If you want to erase the use of dummy tokens, you would also have to deactivate losses for ms_align, distill, and orthogonal dummy.

Furthermore, you also have to comment out the corresponding parts in def loss_saliency (we have marked ' Saliency loss to t2v attn weights ' in the code).

Also, you should make sure that the number of dummy hyperparam is set to 0 or modify the crossattention.py. (since we use the number of dummy param to index the video features).

EdenGabriel commented 9 months ago

Ok, thanks for your patiently reply. I'll try it.

EdenGabriel commented 9 months ago

To bother you again, as per your suggestion I have removed the dummy and it works successfully. But I still have some doubts,①what is the meaning and function of "t2vattnvalues_neg" and "false_neg_mask"? ② when i train the only moment retrieval task (charades_sta or tacos), why the "lw_saliency" is not set to 0 while to 4? ③ what is the meaning of “token_typeembeddings”? I don't understand why you need to add these two embeddings to src*.

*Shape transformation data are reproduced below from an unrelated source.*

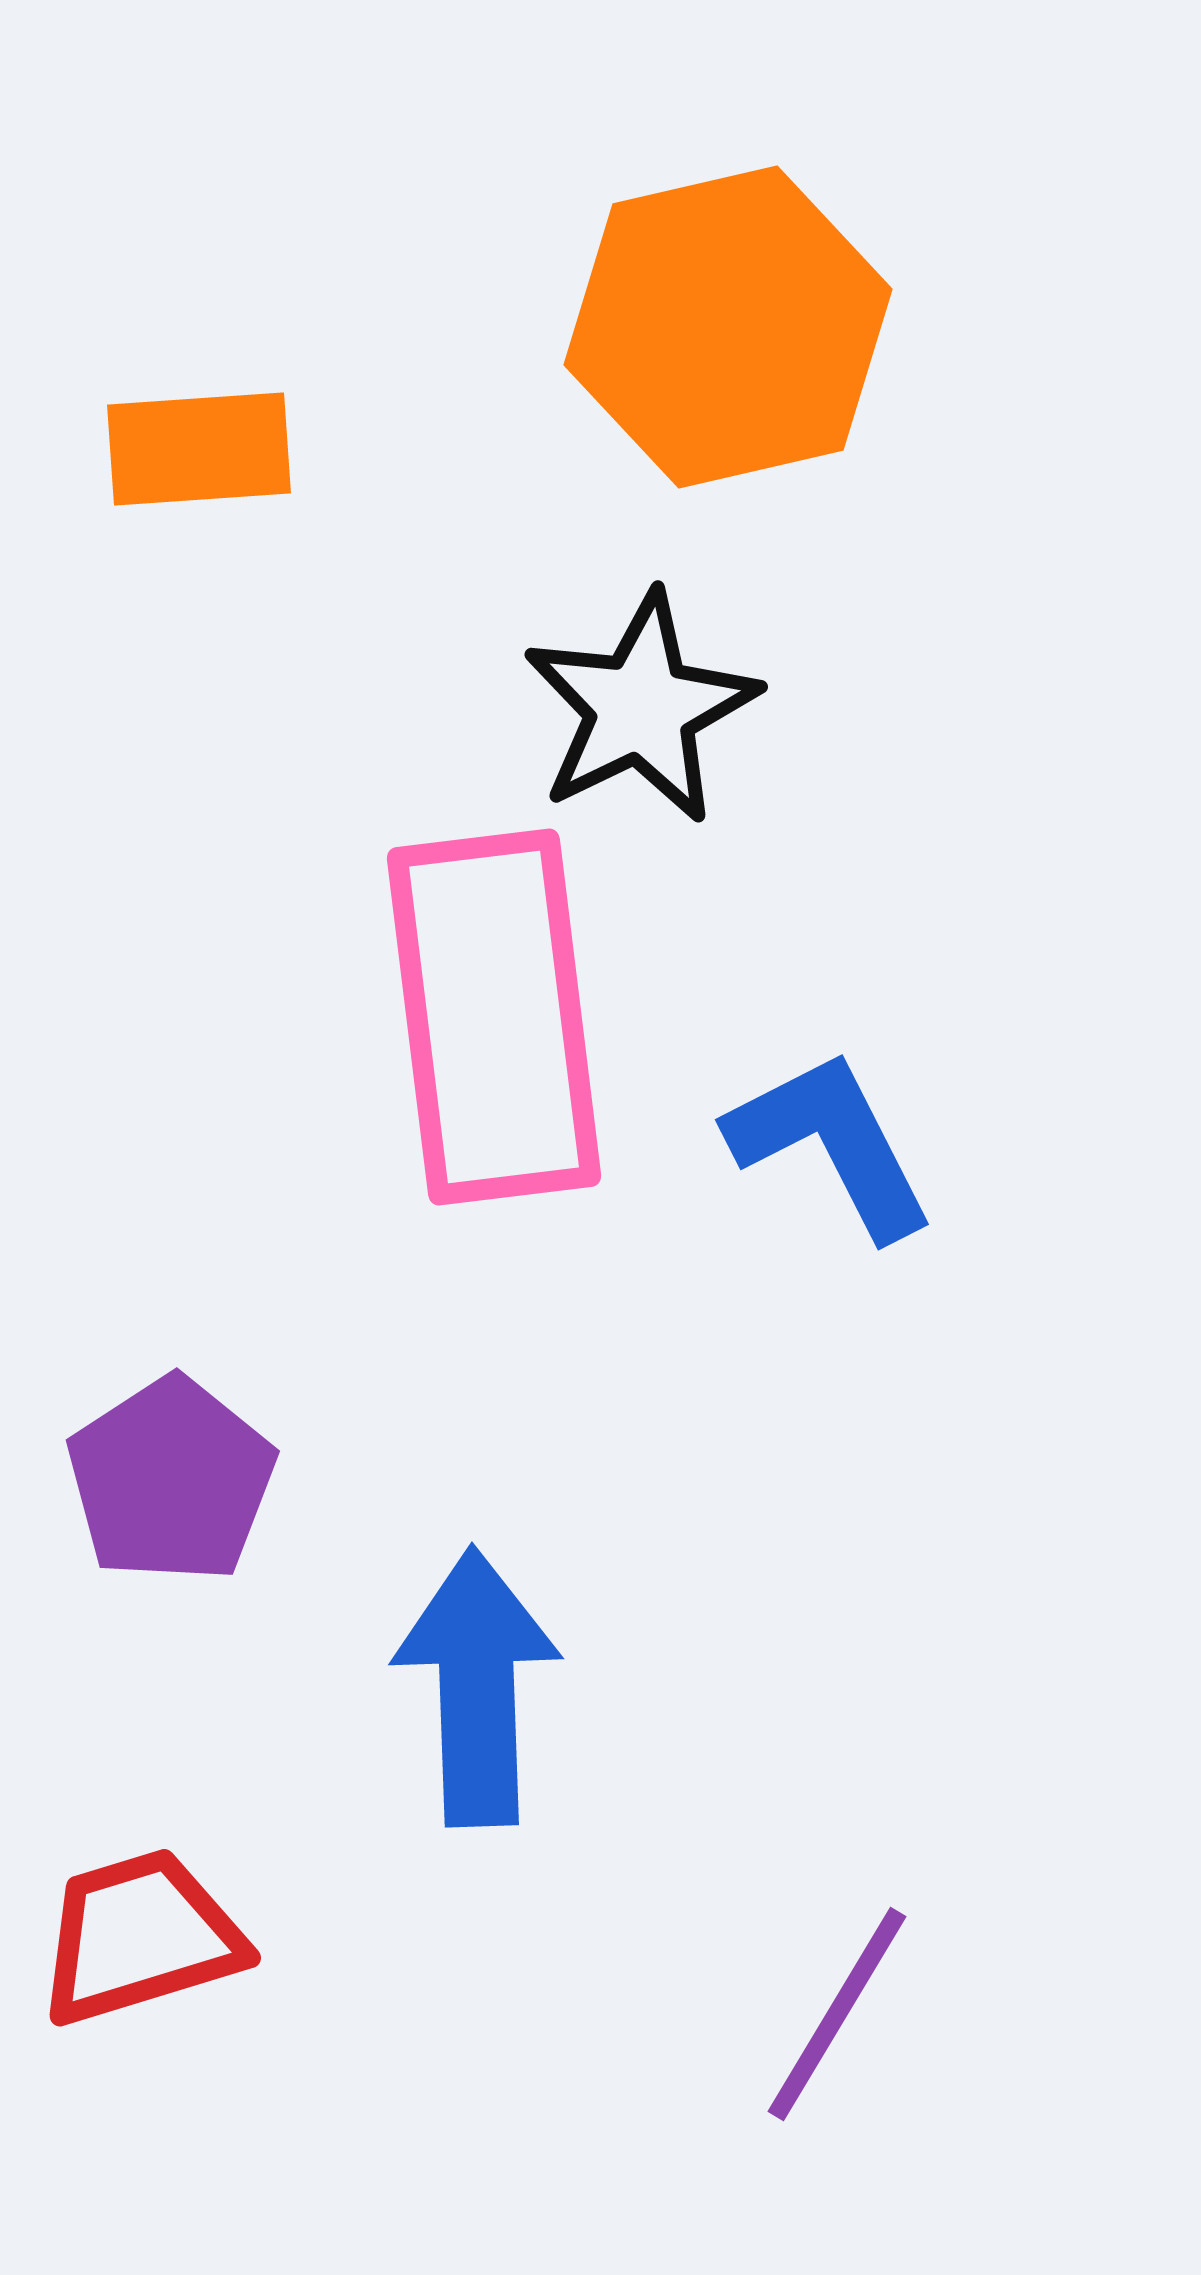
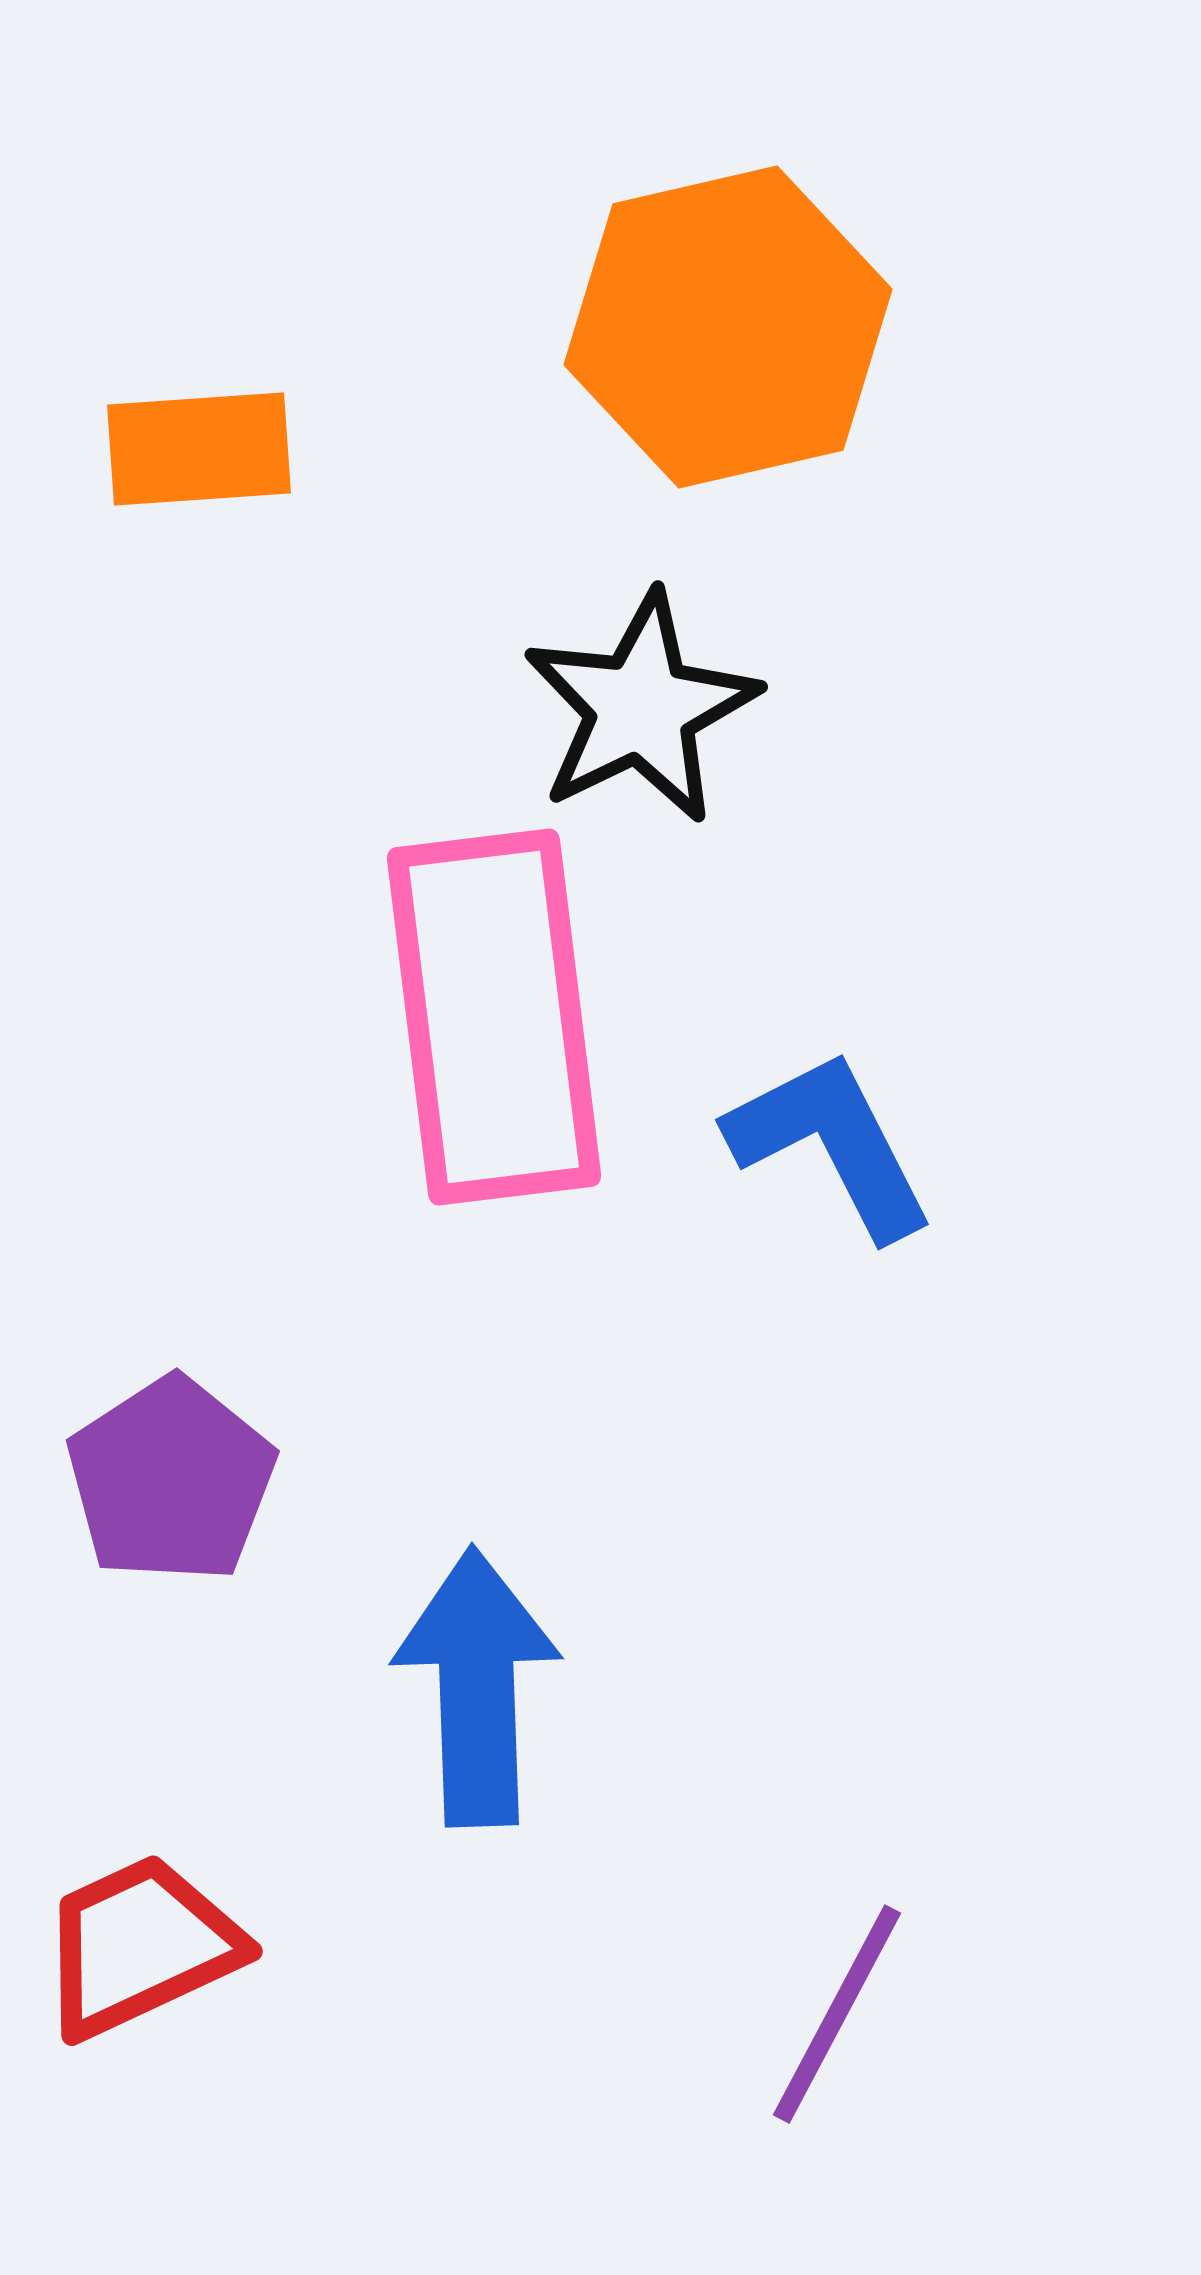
red trapezoid: moved 9 px down; rotated 8 degrees counterclockwise
purple line: rotated 3 degrees counterclockwise
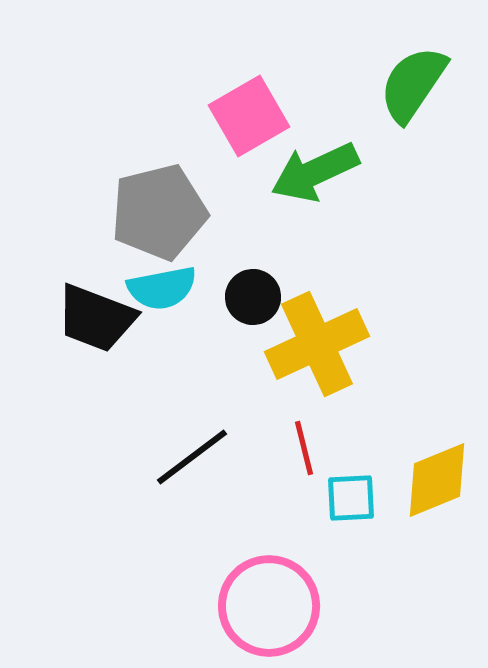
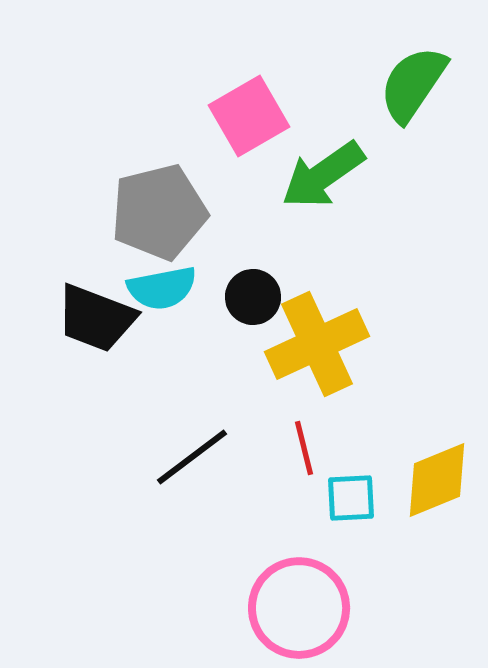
green arrow: moved 8 px right, 3 px down; rotated 10 degrees counterclockwise
pink circle: moved 30 px right, 2 px down
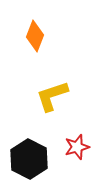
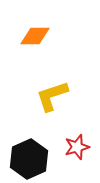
orange diamond: rotated 68 degrees clockwise
black hexagon: rotated 9 degrees clockwise
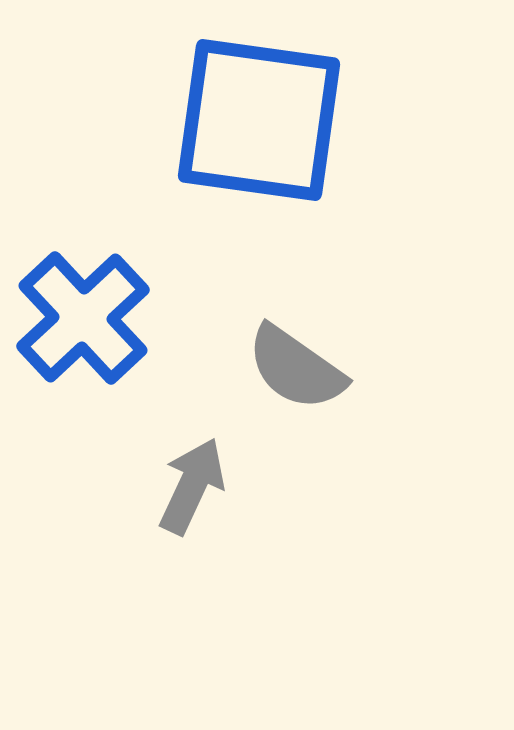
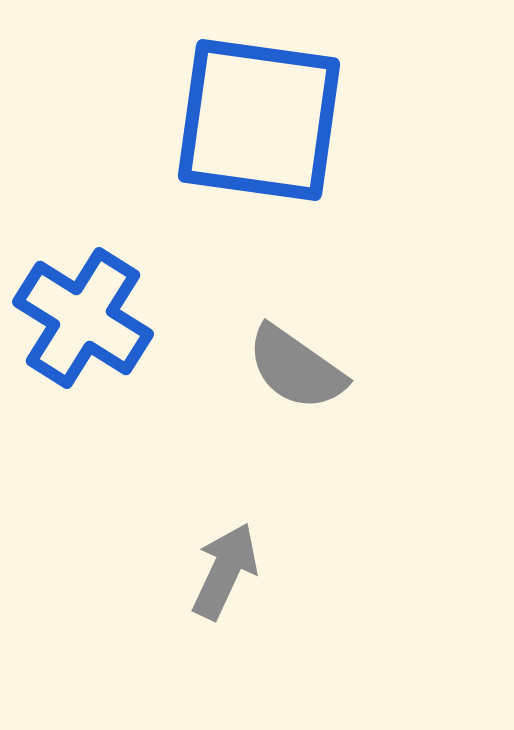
blue cross: rotated 15 degrees counterclockwise
gray arrow: moved 33 px right, 85 px down
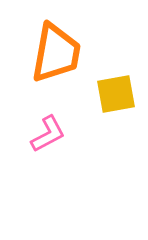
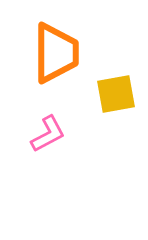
orange trapezoid: rotated 10 degrees counterclockwise
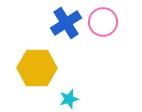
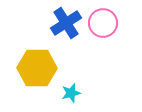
pink circle: moved 1 px down
cyan star: moved 2 px right, 6 px up
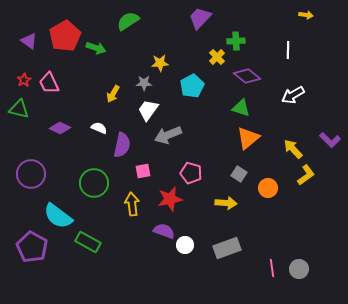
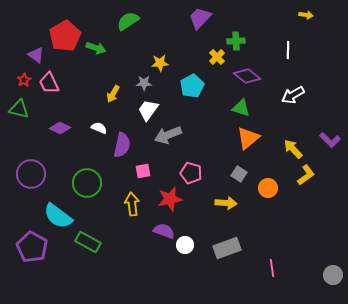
purple triangle at (29, 41): moved 7 px right, 14 px down
green circle at (94, 183): moved 7 px left
gray circle at (299, 269): moved 34 px right, 6 px down
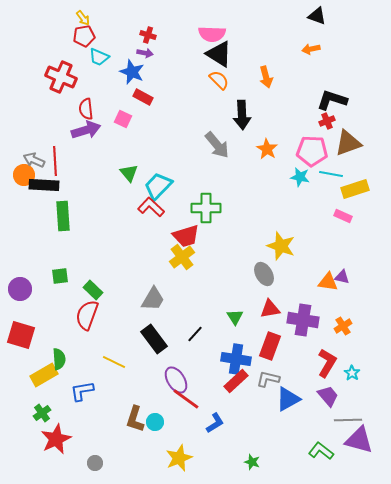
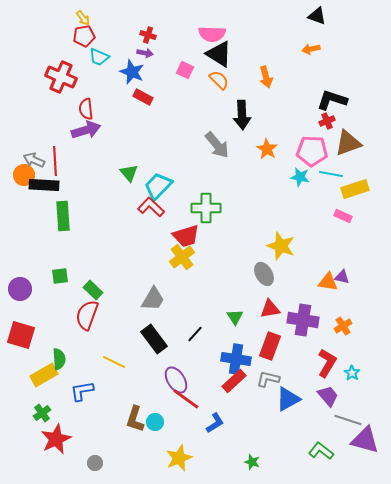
pink square at (123, 119): moved 62 px right, 49 px up
red rectangle at (236, 381): moved 2 px left
gray line at (348, 420): rotated 20 degrees clockwise
purple triangle at (359, 440): moved 6 px right
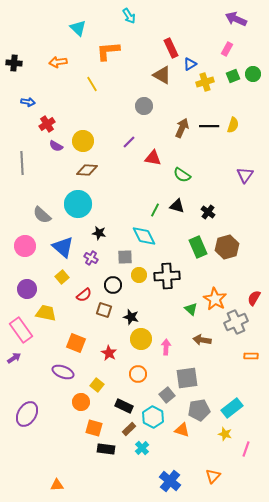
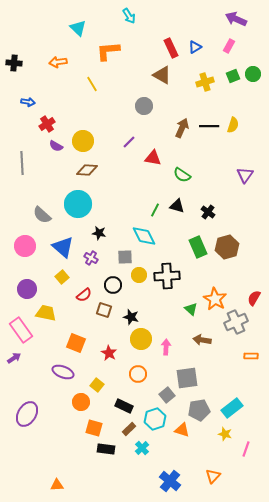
pink rectangle at (227, 49): moved 2 px right, 3 px up
blue triangle at (190, 64): moved 5 px right, 17 px up
cyan hexagon at (153, 417): moved 2 px right, 2 px down; rotated 15 degrees clockwise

        src_vid = src_vid + self.token_type_embeddings(torch.full_like(src_vid_mask.long(), 1)) #  (bsz, L_vid, d)
        src_txt = src_txt + self.token_type_embeddings(torch.zeros_like(src_txt_mask.long())) 

Thanks.

wjun0830 commented 9 months ago
  1. t2vattnvalues_neg is the attention values in cross-attention layers for the negative pairs.
  2. For false_neg_mask, you may first need to understand how we form the negative set. (We match the i-th video features with the i+1-th text features in the minibatch to form the negative set). However, there might exist positive pairs if a video instance has multiple queries in the dataset. To avoid the possible positive pairs in the negative set, we check the matching vid of each text feature. And false_neg_mask finally detects positive pairs in the negative set when it is True.
  3. We did not tune conventional parameters used in training since we pursue the fixed parameter across different settings. And, as the saliency scores can be defined with binary codes indicating whether each frame belongs to the specified moment or not, we used such saliency scores for training.
  4. Token type embedding indicates whether the features are from the visual domain or from the semantic domain. In the paper, It is mentioned in the Appendix. (We followed UniVTG for the token type embedding)
EdenGabriel commented 8 months ago

Thank you for your patient reply. I see.